Primo : j'écris à fleur de peau. Non pas que j'utilise ou que je réagisse à des émotions concrètes pour susciter l'envie d'écrire mais je ne peux écrire que des choses que je sens. Et dans "sentir", je mets presque tout :D et en particulier la sincèrité. Je n'ai jamais écris une ligne sans être sincère (parfois avec maladresse mais c'est aussi grâce à cela qu'un auteur se construit, on le dit jamais assez).
J'écris toujours dans l'urgence.
J'écris généralement deux ou trois pages par jour (page word). Lorsque j'ai plusieurs chapitres, je les imprime et je les relis. Moment douloureux, moment où les page saignent tant que je les barbouille de rouge :shock:
J'écris spontanément. Je ne médites jamais mes phrases pour en peser le rythme ou la sonorité. Toutefois, (et ma femme en rit toujours), je murmure souvent les phrases que j'écris. Et je les relis parfois à voix haute pour les éprouver.
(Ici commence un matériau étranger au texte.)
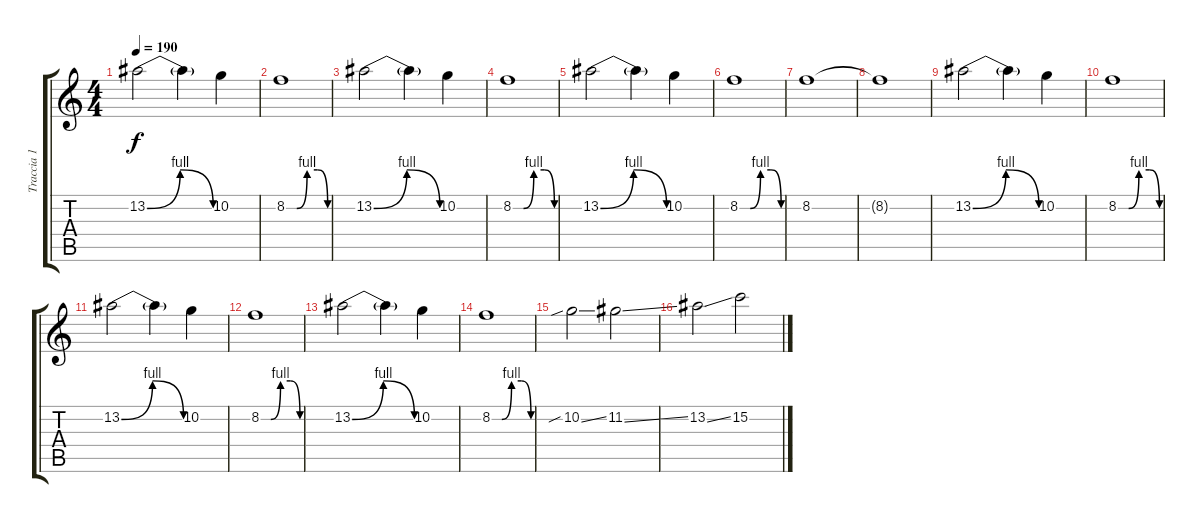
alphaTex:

\track ("Traccia 1" "Traccia 1") {instrument distortionguitar}
\staff {score tabs}
\tuning (D4 A3 F3 C3 G2 C2) {hide}
\ts (4 4)
\tempo 190
\clef g2
\ks c
13.2{be (bendrelease 0 0 15 4 45 4 60 0)}.2{dy f} 13.2{t}.4 10.2.4 |
8.2{be (custom 0 0 15 0 30 4 45 4 60 0)}.1 |
13.2{be (bendrelease 0 0 15 4 45 4 60 0)}.2 13.2{t}.4 10.2.4 |
8.2{be (custom 0 0 15 0 30 4 45 4 60 0)}.1 |
13.2{be (bendrelease 0 0 15 4 45 4 60 0)}.2 13.2{t}.4 10.2.4 |
8.2{be (custom 0 0 15 0 30 4 45 4 60 0)}.1 |
8.2.1 |
8.2{t}.1 |
13.2{be (bendrelease 0 0 15 4 45 4 60 0)}.2 13.2{t}.4 10.2.4 |
8.2{be (custom 0 0 15 0 30 4 45 4 60 0)}.1 |
13.2{be (bendrelease 0 0 15 4 45 4 60 0)}.2 13.2{t}.4 10.2.4 |
8.2{be (custom 0 0 15 0 30 4 45 4 60 0)}.1 |
13.2{be (bendrelease 0 0 15 4 45 4 60 0)}.2 13.2{t}.4 10.2.4 |
8.2{be (custom 0 0 15 0 30 4 45 4 60 0)}.1 |
10.2{sib ss}.2 11.2{ss}.2 |
13.2{ss}.2 15.2.2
C'est une sorte de post-méditation orale :oops:

Des astuces d'écriture ? Aucune. Ou pas consciemment en tout cas. Tu cites l'exemple d'un combat. Je crois que le style s'adapte naturellement à la scène sans avoir besoin de forcer la musique des mots. Non, très honnêtement, je n'utilises pas d'astuce. Je devrais peut-être :wink:

Donc, oui, je fais confiance au feeling. Totalement confiance. Dès lors qu'on peut écrire de manière à peu près décente, je crois que le style se forge de lui-même. J'en reviens toujours au bouquin de S. King sur l'écriture. Il parle des idées "fossiles", ces idées qu'on découvre en soi avec la sensation qu'elles ont toujours été là, qu'il suffisait de "creuser" un peu pour les mettre à jour.
Je crois que pour le style, c'est un peu la même chose. Il est en nous depuis longtemps, il suffit de le perfectionner en écrivant. La règle est simple, de toute façon : on écrit mieux à force d'écrire. Et de lire aussi.

Bien amicalement

Mathieu G.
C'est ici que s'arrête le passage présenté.